Data excerpts Block Start

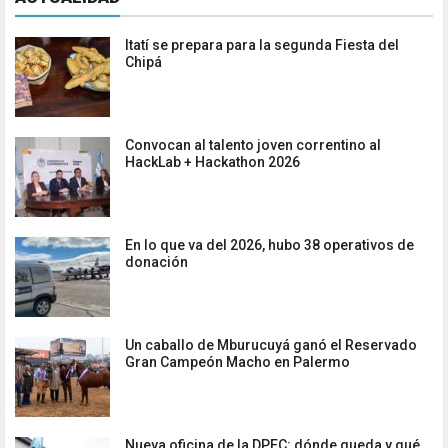
Itatí se prepara para la segunda Fiesta del
Chipá
Convocan al talento joven correntino al
HackLab + Hackathon 2026
En lo que va del 2026, hubo 38 operativos de
donación
Un caballo de Mburucuyá ganó el Reservado
Gran Campeón Macho en Palermo
Nueva oficina de la DPEC: dónde queda y qué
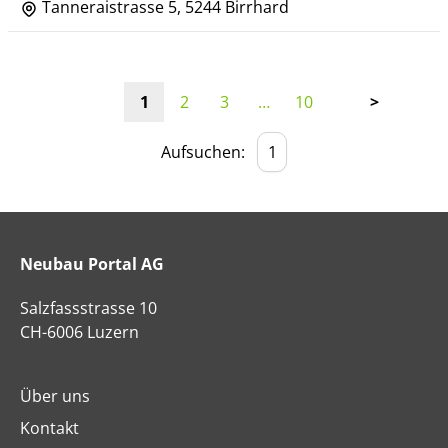
Tanneraistrasse 5, 5244 Birrhard
1
2
3
…
10
>
Aufsuchen:
Neubau Portal AG
Salzfassstrasse 10
CH-6006 Luzern
Über uns
Kontakt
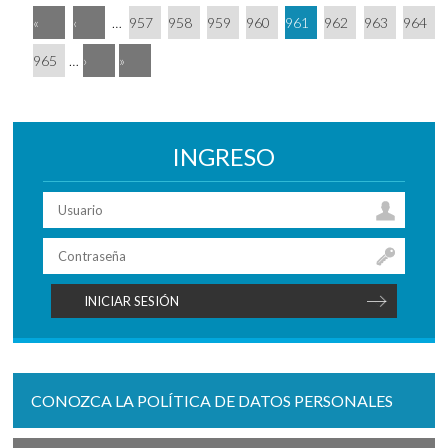
«
‹
…
957
958
959
960
961
962
963
964
965
…
›
»
INGRESO
CONOZCA LA POLÍTICA DE DATOS PERSONALES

Data excerpts Block End

Instruction
Return all records exactly; no pictures.

Answer box
Itatí se prepara para la segunda Fiesta del
Chipá
Convocan al talento joven correntino al
HackLab + Hackathon 2026
En lo que va del 2026, hubo 38 operativos de
donación
Un caballo de Mburucuyá ganó el Reservado
Gran Campeón Macho en Palermo
Nueva oficina de la DPEC: dónde queda y qué
Tanneraistrasse 5, 5244 Birrhard
1
2
3
…
10
>
Aufsuchen:
Neubau Portal AG
Salzfassstrasse 10
CH-6006 Luzern
Über uns
Kontakt
«
‹
…
957
958
959
960
961
962
963
964
965
…
›
»
INGRESO
CONOZCA LA POLÍTICA DE DATOS PERSONALES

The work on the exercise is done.